Em apenas seis minutos, a narrativa levanta o tema do direito à eutanásia, ou suicídio assistido. Num sentido mais amplo, questiona a autonomia do indivíduo perante ao Estado: se não escolhemos nosso nascimento, não deveríamos, pelo menos, ter direito a uma decisão sobre nossa própria morte? A longa sequência de um leito desocupado sugere mais a respeito da morte do que qualquer imagem explicativa poderia fazer. A conclusão, com uma música tragicômica a respeito do suicídio, coroa o tom entre o sombrio e o autoirônico.
Em especial, comprova o potencial da linguagem cinematográfica enquanto criadora de significado por si própria. Na chave oposta ao tom forçosamente otimista de Mussum, o Filmis (o discurso de incentivo do personagem na conclusão beira o constrangimento), ressalta a possibilidade de nos confrontar aos problemas do real, ao invés de imaginarmos o mundo cor de rosa como ele poderia ser. Contrasta-se a filosofia à romantização, a política (vista enquanto confronto e senso crítico) ao cinema da escapatória.
Mãri Hi – A Árvore do Sonho também aparece, na última noite de mostra competitiva, para apontar a capacidade de grupos minoritários em retratarem a si próprios sem concessões de ordem estética e de discurso. Em outras palavras, é possível conjugar o valor da representatividade com o valor da pesquisa estética. Pode-se adequar a forma ao discurso. A perspectiva do cineasta Yanomami, neste caso, confere uma maneira distinta de olhar para a natureza, para a organização social e para o tema do sonho. Não basta que as minorias estejam presentes nas obras se elas não puderem expressar um ponto de vista diferente daquele praticado pela maioria.
O projeto de Morzaniel Iramari se confronta diretamente à plasticidade de látex de Mussum, o Filmis. Aqui, o digital de baixa definição se traduz em textura, em imagens móveis, tremidas, agitadas. Há cenas totalmente fora de foco, além de cenas externas com a luz estourada. O som está dissociado da imagem: enquanto se narra concepção de sonho, a câmera nos revela aspectos cotidianos da organização Yanomami. Há uma forma provocadora de olhar, de enquadrar, de romper com expectativas do bom gosto e dos cânones de roteiro e fotografia.

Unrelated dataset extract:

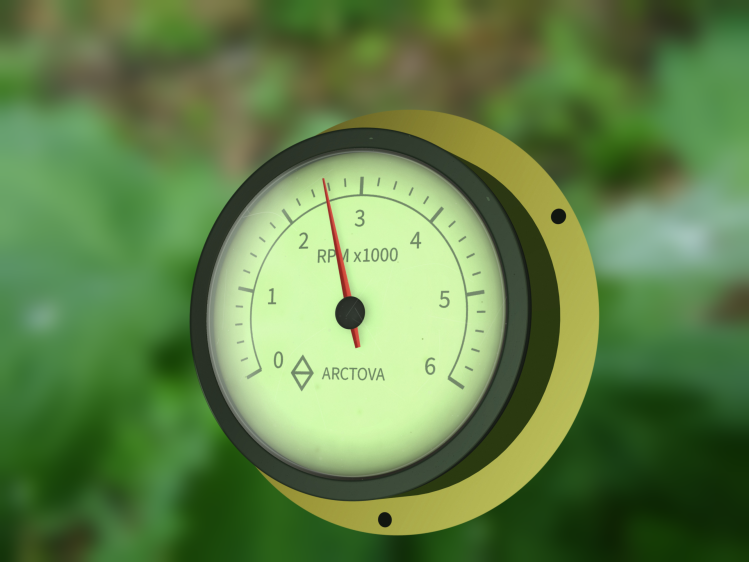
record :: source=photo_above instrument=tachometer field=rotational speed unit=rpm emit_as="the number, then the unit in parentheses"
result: 2600 (rpm)
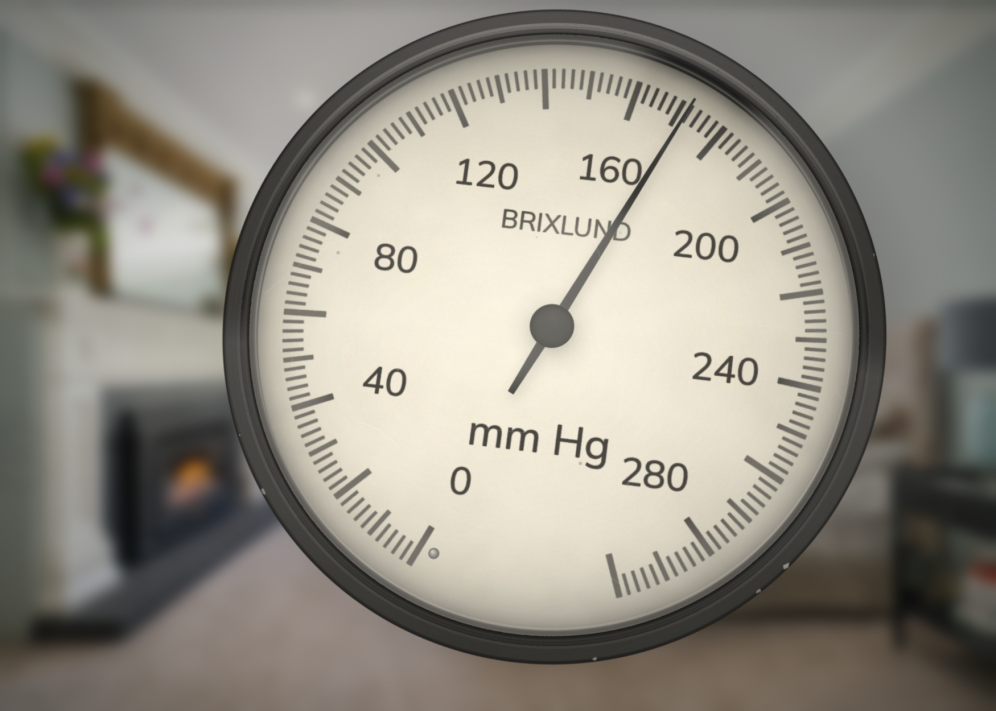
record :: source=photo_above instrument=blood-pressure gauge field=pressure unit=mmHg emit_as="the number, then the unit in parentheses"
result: 172 (mmHg)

Assim, o curta-metragem perturba não por aquilo que nos diz (a narração possui um teor doce, conciliador), mas pela linguagem avessa às expectativas. Solicita, portanto, um espectador ativo, que busque traçar seu caminho e decifrar as cenas incomuns, ao invés de somente agradá-lo, entretê-lo, fornecer explicações. A política se encontra nas formas, na própria maneira de conceber as imagens. Para além do valor de sua existência (a raridade de produções efetuadas por povos originários), trata-se de um cinema instigante pela capacidade de oferecer novos olhares e concepções de cinema. É precisamente isso que se espera de grupos invisibilizados, uma vez empoderados e diante de oportunidades de assumir o controle do discurso: que utilizem o potencial artístico do cinema para revelar o mundo diferente daquele propagado pelas forças majoritárias.